Chronique
Nos rapports avec la nature et avec les animaux sauvages, depuis que nous habitons à plus de 90% dans les villes, se sont distendus et transformés.
La COVID 19 pourrait ne pas arranger les choses puisque la chauve-souris et le désormais célèbre pangolin ont été identifiés comme étant vraisemblablement à la source de l’épidémie. Mais si ces animaux sont responsables du problème, coupables ils ne le sont sûrement pas. Car c’est plutôt du côté du comportement humain qu’il faut chercher les causes profondes du problème.
Est-ce que cette catastrophe nous fera prendre conscience de certaines évidences qui nous auraient échappées en temps ordinaire ? Nous poussera-t-elle vers un « jour d’après » différent ?
La situation exceptionnelle dans laquelle nous nous trouvons nous fait redécouvrir – ou simplement découvrir – beaucoup de choses : La transparence d’un ciel non pollué ; le chant des oiseaux qui émerge d’un silence oublié (une linotte mélodieuse sur le toit du voisin, un rossignol dans un bosquet le long de la Bièvre) ; La valeur de la science qui s’oppose à la logorrhée d’opinions indigentes.
Personne ne souhaite que cette situation dure car elle va faire des dégâts terribles, économiques et sociaux. Mais ne pourrait-elle pas aussi nous apprendre quelque-chose ?
La liste des zoonoses récentes est longue :
– maladie de la vache folle en 1996, transmise à l’humain sous la forme de maladie de Creutzfeldt-Jakob et causée par l’alimentation du bétail par des farines animales ;
– SRAS (syndrome respiratoire aigu sévère) en 2003, coronavirus déjà, dont le réservoir animal était une chauve-souris insectivore et « l’hôte intermédiaire » la civette palmiste ;
– H1N1 en 2009, dont l’élevage de porc intensif est suspecté d’être à l’origine ;
– MERS-CoV (Coronavirus du Syndrome Respiratoire du Moyen-Orient), transmis à l’homme via le dromadaire mais dont une chauve-souris est à l’origine ;
– et maintenant COVID 19,
sans oublier les épidémies Ebola ou Marburg.
On pourrait accuser le hasard, ou l’accélération de la contamination par l’intensité des échanges dans le monde.
Mais même si la multiplication des échanges a forcément un effet sur la propagation de la maladie, la répétition de ces pandémies dans les deux dernières décennies doit nous interpeller et nous conduire à chercher la cause ailleurs.

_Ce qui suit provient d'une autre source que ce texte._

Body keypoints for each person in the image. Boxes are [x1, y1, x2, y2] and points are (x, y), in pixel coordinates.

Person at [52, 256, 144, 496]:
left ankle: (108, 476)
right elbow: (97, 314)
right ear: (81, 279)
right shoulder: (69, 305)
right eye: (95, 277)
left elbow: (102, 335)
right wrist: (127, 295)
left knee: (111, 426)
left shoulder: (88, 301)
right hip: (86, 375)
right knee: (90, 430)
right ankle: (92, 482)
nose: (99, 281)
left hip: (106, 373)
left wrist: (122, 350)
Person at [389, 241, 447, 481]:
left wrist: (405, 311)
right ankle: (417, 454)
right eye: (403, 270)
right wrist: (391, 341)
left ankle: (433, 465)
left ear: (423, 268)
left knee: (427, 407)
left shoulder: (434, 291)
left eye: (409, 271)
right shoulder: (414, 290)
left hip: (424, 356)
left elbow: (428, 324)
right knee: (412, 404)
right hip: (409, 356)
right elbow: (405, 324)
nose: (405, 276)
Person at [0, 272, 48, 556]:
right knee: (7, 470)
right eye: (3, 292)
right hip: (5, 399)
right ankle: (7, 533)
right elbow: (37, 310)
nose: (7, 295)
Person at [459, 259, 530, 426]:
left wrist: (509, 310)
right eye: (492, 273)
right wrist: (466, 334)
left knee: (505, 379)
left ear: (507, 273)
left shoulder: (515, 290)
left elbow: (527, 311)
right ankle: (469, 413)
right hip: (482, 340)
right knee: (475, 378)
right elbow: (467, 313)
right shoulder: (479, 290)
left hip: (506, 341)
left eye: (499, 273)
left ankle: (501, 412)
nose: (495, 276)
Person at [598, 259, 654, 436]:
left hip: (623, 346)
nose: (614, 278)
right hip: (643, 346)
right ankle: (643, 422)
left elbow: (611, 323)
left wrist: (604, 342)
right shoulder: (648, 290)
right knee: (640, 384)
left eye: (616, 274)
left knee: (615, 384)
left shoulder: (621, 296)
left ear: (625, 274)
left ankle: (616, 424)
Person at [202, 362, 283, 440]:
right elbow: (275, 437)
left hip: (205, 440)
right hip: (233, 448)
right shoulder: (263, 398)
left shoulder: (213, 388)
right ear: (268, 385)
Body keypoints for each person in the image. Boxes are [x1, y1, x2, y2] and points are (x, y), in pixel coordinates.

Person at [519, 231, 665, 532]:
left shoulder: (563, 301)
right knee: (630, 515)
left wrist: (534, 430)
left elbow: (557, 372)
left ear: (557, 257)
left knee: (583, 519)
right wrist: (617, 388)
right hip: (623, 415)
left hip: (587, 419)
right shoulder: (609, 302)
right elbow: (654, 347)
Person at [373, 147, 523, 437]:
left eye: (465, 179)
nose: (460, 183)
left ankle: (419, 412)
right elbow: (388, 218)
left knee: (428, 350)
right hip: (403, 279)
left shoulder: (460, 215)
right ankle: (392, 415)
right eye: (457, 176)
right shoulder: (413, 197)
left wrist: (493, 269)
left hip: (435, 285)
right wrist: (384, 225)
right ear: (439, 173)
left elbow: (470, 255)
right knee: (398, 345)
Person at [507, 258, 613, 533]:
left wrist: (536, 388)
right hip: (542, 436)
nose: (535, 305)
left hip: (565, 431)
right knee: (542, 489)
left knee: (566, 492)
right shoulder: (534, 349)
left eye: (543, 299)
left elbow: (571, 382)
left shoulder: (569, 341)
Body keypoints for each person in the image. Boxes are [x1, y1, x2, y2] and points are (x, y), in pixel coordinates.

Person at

Et cette cause fondamentale, mise en avant par les scientifiques, ne va pas nous faire plaisir parce qu’elle trouve ses racines dans nos comportements.
Parce que de nombreux pays détruisent massivement les forêts tropicales pour nous livrer le bois exotique de nos meubles pas chers ou pour faire pousser le soja qui nourrit nos futurs beefsteaks, des animaux, dont la chauve-souris, ont perdu leur territoire et s’approchent des zones habitées et des cultures, pouvant ainsi les contaminer.

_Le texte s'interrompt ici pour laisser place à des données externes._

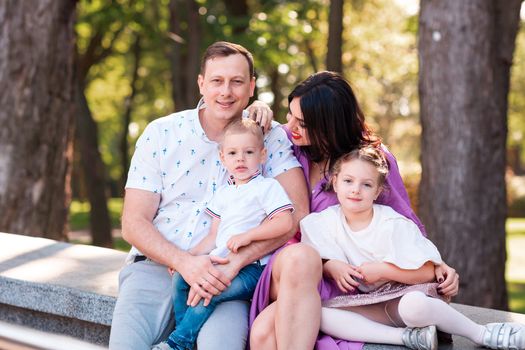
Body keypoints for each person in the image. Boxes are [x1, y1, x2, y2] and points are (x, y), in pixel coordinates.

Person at [109, 41, 309, 350]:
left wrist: (235, 263)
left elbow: (298, 214)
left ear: (252, 86)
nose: (226, 91)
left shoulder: (269, 138)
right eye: (217, 81)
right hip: (156, 266)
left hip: (228, 274)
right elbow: (133, 222)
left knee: (221, 345)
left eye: (237, 81)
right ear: (202, 83)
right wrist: (185, 263)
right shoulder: (161, 133)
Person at [249, 71, 460, 350]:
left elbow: (403, 222)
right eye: (289, 116)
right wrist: (258, 108)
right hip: (294, 268)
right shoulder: (290, 148)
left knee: (265, 331)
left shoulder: (369, 161)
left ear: (329, 125)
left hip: (342, 278)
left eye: (301, 122)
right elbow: (243, 142)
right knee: (301, 259)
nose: (290, 127)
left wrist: (435, 263)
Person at [301, 145, 525, 350]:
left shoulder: (392, 223)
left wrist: (382, 271)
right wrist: (331, 266)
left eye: (366, 184)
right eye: (348, 181)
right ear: (335, 181)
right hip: (370, 305)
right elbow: (315, 259)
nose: (355, 190)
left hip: (405, 296)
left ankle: (482, 333)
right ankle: (406, 338)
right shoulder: (323, 222)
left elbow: (427, 272)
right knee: (320, 314)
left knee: (413, 306)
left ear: (378, 192)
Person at [153, 118, 294, 350]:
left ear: (262, 155)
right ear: (223, 158)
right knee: (181, 279)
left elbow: (284, 222)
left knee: (209, 289)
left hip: (253, 268)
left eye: (248, 152)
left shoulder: (266, 187)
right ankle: (184, 335)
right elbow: (213, 237)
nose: (240, 158)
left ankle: (177, 343)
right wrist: (187, 257)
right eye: (233, 153)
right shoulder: (224, 194)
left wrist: (249, 235)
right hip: (222, 261)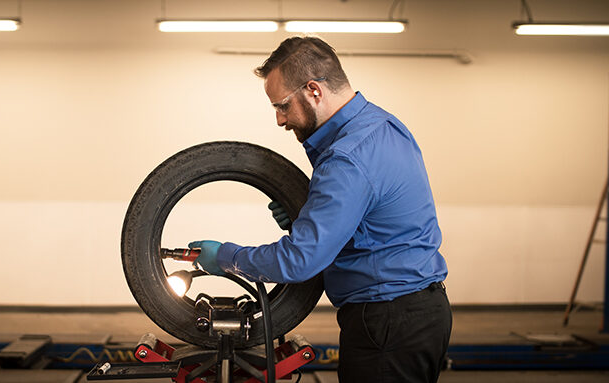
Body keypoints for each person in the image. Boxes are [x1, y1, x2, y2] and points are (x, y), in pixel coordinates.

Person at [189, 36, 452, 383]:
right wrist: (304, 219)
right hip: (417, 314)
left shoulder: (347, 157)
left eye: (282, 105)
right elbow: (370, 226)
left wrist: (226, 256)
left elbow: (301, 261)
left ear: (313, 90)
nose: (280, 120)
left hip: (388, 324)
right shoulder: (384, 126)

Parce que nous élevons des animaux de manière intensive dans des conditions indignes pour produire notre nourriture surabondante, nous créons des conditions sanitaires catastrophiques qui permettent le développement spectaculaire de foyers d’infection.
Parce que notre comportement de prédateur inconséquent conduit à faire se rencontrer des animaux qui ne devraient jamais de croiser, comme une chauve-souris et un pangolin sur un marché de Wuhan.

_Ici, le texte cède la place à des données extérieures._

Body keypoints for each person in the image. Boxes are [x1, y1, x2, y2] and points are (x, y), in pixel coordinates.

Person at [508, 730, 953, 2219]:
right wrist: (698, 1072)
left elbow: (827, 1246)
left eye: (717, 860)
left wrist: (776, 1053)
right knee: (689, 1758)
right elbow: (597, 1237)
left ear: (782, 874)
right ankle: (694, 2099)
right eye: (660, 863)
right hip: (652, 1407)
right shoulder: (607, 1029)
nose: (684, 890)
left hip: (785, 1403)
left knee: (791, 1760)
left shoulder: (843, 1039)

La maladie passe de l’animal à l’homme parce que l’on maltraite les animaux et la biodiversité. L’être humain n’est pourtant qu’un petit morceau de diversité biologique qui se croit, par arrogance et méconnaissance, au sommet de la hiérarchie animale et le conduit à l’irrespect d’un vivant qui a qui a existé bien avant lui (et qui existera sans doute encore après !).
Alors le « jour d’après » sera-t-il différent ? Saurons-nous changer nos comportements pour reprendre notre place relative dans le monde vivant, toute notre place, mais rien que notre place, en évitant les déséquilibres que nous introduisons régulièrement dans la nature et qui nous échappent ?
Un grand optimisme nous ferait répondre « oui », mais à condition de reconnaître et de surmonter nos vieux démons : imprévoyance, arrogance et cupidité.
C’est l’occasion ou jamais de laisser la conclusion au grand Pasteur : « Le meilleur médecin du monde est la nature : elle sait guérir les trois quarts des maladies, et ne dit pas de mal de ses confrères ».